Надо оторваться от земли, отрешиться от нее, понять, что тебя преследуют и все равно настигнут, и пока жить каждым часом, каждой минутой, вопреки всему извлекая из нее драгоценности жизни. Но это противоречит одно другому — отрешиться и извлекать. (Девятый час, скоро, видимо, будет регулярный немецкий налет с бомбами… Я на Троицкой[89], пойду вниз, если б не лихорадило, я бы, наверное, не боялась и не тряслась — все равно уж.)
Если б не было гриппа и если б я была уверена, что Юра влюблен и желает меня, у меня б было приличное состояние. Он странно держится со мною, я не могу понять — есть ли это полное равнодушие или наоборот. Дает массу заказов, я справляюсь с ними прилично (потом обычно портит цензура), разговаривает в шутливо-приказном тоне (сегодня что-то особо, даже с оттенком некоторой злобы — подлинной), очень внимателен — и эта-то внимательность меня особо угнетает. Видимо, я совершенно не нравлюсь ему как баба, а мое отношение к себе он заметил и считает, что может распоряжаться мною, что ему достаточно протянуть руку, чтоб я рассыпалась мелким бесом. Так, между прочим, и будет, но я хочу показать ему, что я от него не завишу, что мне, вообще говоря, наплевать на него в специфическом отношении… А зачем все это? Но я робею перед ним, сегодня пикировала очень неудачно. Я бываю такая страшненькая, жалкая. М[ежду] п[рочим], когда с 15 до 16 я дежурила в Союзе, он пришел туда, сидел очень долго со мною, мы хорошо разговаривали, однажды он поцеловал мне руку — за стишок; раза два попробовал прикоснуться головой к плечу, я сделала непроницаемое лицо и вид, что не заметила, — от счастливого страха. Дура. Мы сидели, не затемняясь, в сумерках, небо было розовое от далеких пожаров — Ленинград еженощно в кольце пожаров.
Будущий читатель моих дневников почувствует в этом месте презрение: «героическая оборона Ленинграда, а она думает и пишет о том, скоро или не скоро человек признается в любви или в чем-то в этом роде». (Хуже всего, если я смотрю выжидающими глазами.) Да, да, да! Неужели и ты, потомок, будешь так несчастен, что будешь считать, будто бы для человека есть что-то важнее любви, игры чувств, желаний друг друга? Я уже поняла, что это — самое правильное, единственно нужное, единственно осмысленное для людей. Верно, война вмешивается во все это, будь она трижды проклята, трижды, трижды!! Времени не стало — оно рассчитывается на часы и минуты. Я хочу, хочу еще иметь минуту вневременной, ни от чего не зависящей, чистой радости с Юрой. Я хочу, чтоб он сказал, что любит меня, жаждет, что я ему действительно дороже всего на свете, что он действительно (а не в шутку, как сейчас) ревнует к Верховскому[90] и прочим.

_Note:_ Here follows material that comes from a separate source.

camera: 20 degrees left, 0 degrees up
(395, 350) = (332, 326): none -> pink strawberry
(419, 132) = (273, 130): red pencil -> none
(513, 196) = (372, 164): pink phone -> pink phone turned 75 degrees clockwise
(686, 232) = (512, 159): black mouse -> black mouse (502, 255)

А завтра детей закуют… О, как мало осталось
Ей дела на свете: еще с мужиком пошутить,
И черную змейку, как будто прощальную жалость,
На белую грудь равнодушной рукой положить…[91]
А может, это действительно свинство, что я в такие страшные, трагические дни, вероятно, накануне взятия Ленинграда, думаю о красивом мужике и интрижке с ним? Но ради чего же мы тогда обороняемся? Ради жизни же, а я — живу. И разве я не в равном со всеми положении, разве не упала рядом со мной бомба, разве не влетел осколок в соседнее окно, в комнату, где я сидела? (Артиллерийская стрельба стала слышнее — немцы или мы по ним? Ведь ими взято Детское, Павловск. Господи, они же вот-вот могут начать штурм города — и с воздуха, и с суши, уцелеть можно будет чудом, — и вот рухнет все с Юрой… Тем более что его и Яшку все время хотят взять «политбойцами».) Да что и перед кем тут оправдываться? Я делаю все, что в силах, и, невзирая на ломающую меня болезнь, на падающие бомбы и снаряды, пишу стихи, от которых люди в бомбоубежищах плачут, — мне рассказывали об этом сегодня, это «Письмо Мусе». Да. Оно хорошее. Не хуже было и «Обращение» — да изуродовала цензура и милые мои редакторы. Как бы написать еще что-либо подобное «Машеньке — письма Мусе»? (Ого, артиллерийские снаряды хлопают совсем близко от нас — это немцы. Интересно, откуда бьют? Может ли хлопнуть по дому? Но я их боюсь почему-то меньше… Черт возьми, ну совершенно рядом лопаются, наверное на Нахимсона.) Пойти вниз, Колька на дежурстве у подъезда, узнать — как и что, и, м. б., сходить в райком за материалом для Юры или самой придумать этого отрядника, ведь придумаю все равно лучше? (Сволочи, они и в темноте бьют, значит, даже не боятся обнаружить свои точки? Господи, да как часто пошли! Ежеминутно! Схожу вниз, узнаю.)
Жить! Жить!
24/IX-41
Третьего дня днем бомба упала на издательство «Советский писатель» в Гостиный двор. Почти всех убило. Убило Таню Гуревич[92] — я ее очень давно знаю, она была славная, приветливая женщина. Еще недавно я была у них за деньгами и говорила с нею. Семенов жив, но тяжело ранен. Да, в общем, погибли почти все. А одна машинистка, ушедшая в убежище, уцелела. Значит, надо ходить в убежище! Надо бежать туда, сломя голову, как только завоет сирена… Надо спасаться, спасаться, спастись можно… О, как гнусно! Мне жаль тех людей, а первая мысль — о себе, так сказать, извлечь уроки. Я знаю — так у всех. И верно А. О. говорила: ахнет бомба, и первая, подленькая мысль — не в меня!.. Оправдание лишь в том, что еще не в меня! А работники «Сов. писателя» — это уже мы. Это мы гибнем от бомбы. Это давно знакомые люди, конкретно введенные в сознание. Гибнет вместе с ними что-то и в тебе — хотя я всегда терпеть не могла Семенова, впрочем, он жив (но поражен). Значит, меня все-таки убьют? (Вот опять гремит артиллерия.) Не помню, записывала ли, что при ужасном отступлении из Таллинна погибли Филипп Князев[93], Цехновицер[94], Лозин, Инге[95], Гейзель[96] — все наши. Непонятно.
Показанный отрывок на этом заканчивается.